▶ _Extracted information_:
-.-.-
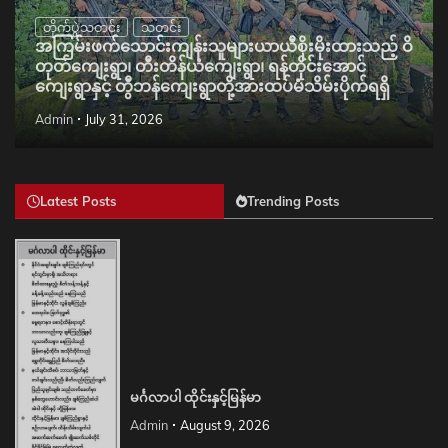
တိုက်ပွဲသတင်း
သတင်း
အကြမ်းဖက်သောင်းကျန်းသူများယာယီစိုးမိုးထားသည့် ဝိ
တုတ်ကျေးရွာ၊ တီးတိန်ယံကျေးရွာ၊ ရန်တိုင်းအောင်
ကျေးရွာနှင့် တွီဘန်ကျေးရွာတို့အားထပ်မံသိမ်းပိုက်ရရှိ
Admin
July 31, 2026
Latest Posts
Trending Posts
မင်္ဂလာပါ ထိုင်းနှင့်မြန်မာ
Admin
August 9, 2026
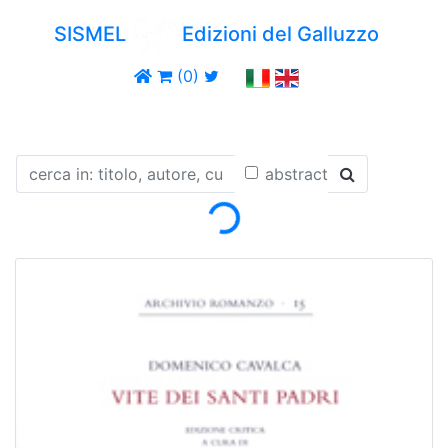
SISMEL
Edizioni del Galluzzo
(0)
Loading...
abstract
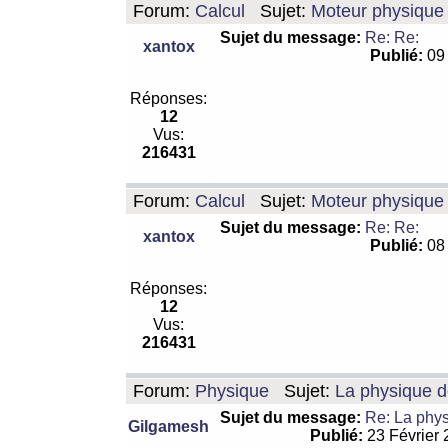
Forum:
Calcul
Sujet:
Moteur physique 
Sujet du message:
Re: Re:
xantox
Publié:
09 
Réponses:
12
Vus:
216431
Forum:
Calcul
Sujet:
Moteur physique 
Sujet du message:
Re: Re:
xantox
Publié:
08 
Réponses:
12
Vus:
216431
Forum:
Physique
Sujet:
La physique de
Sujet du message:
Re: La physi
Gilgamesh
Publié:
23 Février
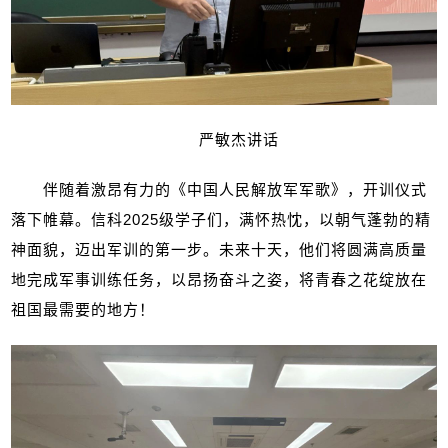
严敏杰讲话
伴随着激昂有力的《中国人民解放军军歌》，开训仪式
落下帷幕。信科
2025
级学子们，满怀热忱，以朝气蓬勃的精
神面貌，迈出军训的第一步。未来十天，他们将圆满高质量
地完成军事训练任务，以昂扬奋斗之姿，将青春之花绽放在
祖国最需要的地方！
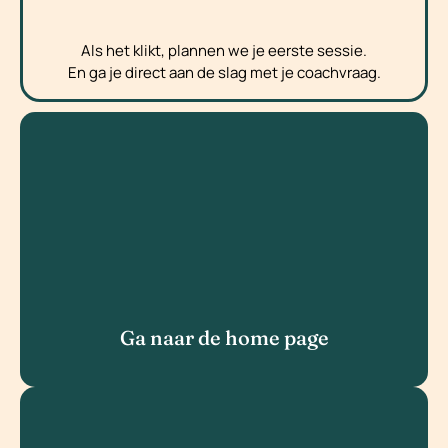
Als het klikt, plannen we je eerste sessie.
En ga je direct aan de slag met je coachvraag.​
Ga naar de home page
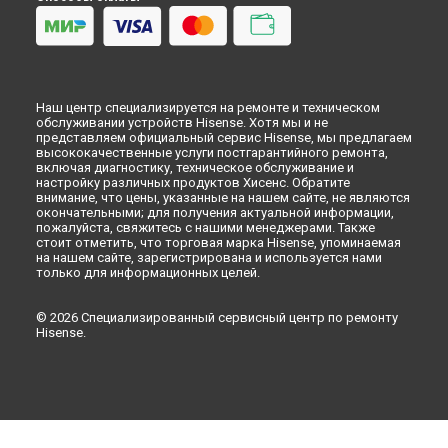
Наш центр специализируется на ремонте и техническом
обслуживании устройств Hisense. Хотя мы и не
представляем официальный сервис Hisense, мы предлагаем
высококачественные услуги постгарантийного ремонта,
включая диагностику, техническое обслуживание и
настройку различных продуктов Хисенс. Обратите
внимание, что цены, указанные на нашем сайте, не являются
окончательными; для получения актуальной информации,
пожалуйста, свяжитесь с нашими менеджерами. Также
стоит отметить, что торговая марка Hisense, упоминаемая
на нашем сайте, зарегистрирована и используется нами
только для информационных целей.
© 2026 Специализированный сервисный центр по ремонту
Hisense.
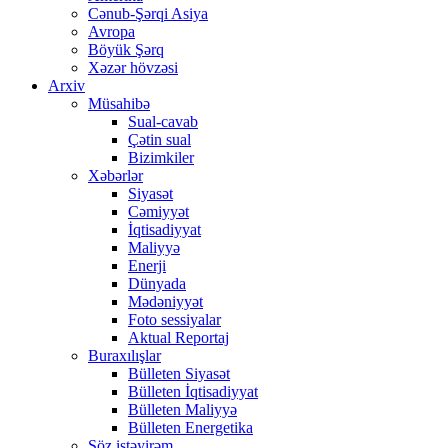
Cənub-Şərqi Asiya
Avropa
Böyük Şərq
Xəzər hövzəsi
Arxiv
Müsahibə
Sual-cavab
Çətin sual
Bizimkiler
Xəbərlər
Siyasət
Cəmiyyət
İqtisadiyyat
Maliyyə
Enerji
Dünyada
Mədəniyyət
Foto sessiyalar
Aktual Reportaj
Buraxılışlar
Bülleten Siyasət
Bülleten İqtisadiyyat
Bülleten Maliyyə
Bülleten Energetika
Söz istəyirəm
-.-.-
▶ _Brief_: Transcribe each entry exactly; images stay out.

▶ _Task answer_:
တိုက်ပွဲသတင်း
သတင်း
အကြမ်းဖက်သောင်းကျန်းသူများယာယီစိုးမိုးထားသည့် ဝိ
တုတ်ကျေးရွာ၊ တီးတိန်ယံကျေးရွာ၊ ရန်တိုင်းအောင်
ကျေးရွာနှင့် တွီဘန်ကျေးရွာတို့အားထပ်မံသိမ်းပိုက်ရရှိ
Admin
July 31, 2026
Latest Posts
Trending Posts
မင်္ဂလာပါ ထိုင်းနှင့်မြန်မာ
Admin
August 9, 2026
SISMEL
Edizioni del Galluzzo
(0)
Loading...
abstract
Forum:
Calcul
Sujet:
Moteur physique 
Sujet du message:
Re: Re:
xantox
Publié:
09 
Réponses:
12
Vus:
216431
Forum:
Calcul
Sujet:
Moteur physique 
Sujet du message:
Re: Re:
xantox
Publié:
08 
Réponses:
12
Vus:
216431
Forum:
Physique
Sujet:
La physique de
Sujet du message:
Re: La physi
Gilgamesh
Publié:
23 Février
严敏杰讲话
伴随着激昂有力的《中国人民解放军军歌》，开训仪式
落下帷幕。信科
2025
级学子们，满怀热忱，以朝气蓬勃的精
神面貌，迈出军训的第一步。未来十天，他们将圆满高质量
地完成军事训练任务，以昂扬奋斗之姿，将青春之花绽放在
祖国最需要的地方！
Als het klikt, plannen we je eerste sessie.
En ga je direct aan de slag met je coachvraag.​
Ga naar de home page
Наш центр специализируется на ремонте и техническом
обслуживании устройств Hisense. Хотя мы и не
представляем официальный сервис Hisense, мы предлагаем
высококачественные услуги постгарантийного ремонта,
включая диагностику, техническое обслуживание и
настройку различных продуктов Хисенс. Обратите
внимание, что цены, указанные на нашем сайте, не являются
окончательными; для получения актуальной информации,
пожалуйста, свяжитесь с нашими менеджерами. Также
стоит отметить, что торговая марка Hisense, упоминаемая
на нашем сайте, зарегистрирована и используется нами
только для информационных целей.
© 2026 Специализированный сервисный центр по ремонту
Hisense.
Cənub-Şərqi Asiya
Avropa
Böyük Şərq
Xəzər hövzəsi
Arxiv
Müsahibə
Sual-cavab
Çətin sual
Bizimkiler
Xəbərlər
Siyasət
Cəmiyyət
İqtisadiyyat
Maliyyə
Enerji
Dünyada
Mədəniyyət
Foto sessiyalar
Aktual Reportaj
Buraxılışlar
Bülleten Siyasət
Bülleten İqtisadiyyat
Bülleten Maliyyə
Bülleten Energetika
Söz istəyirəm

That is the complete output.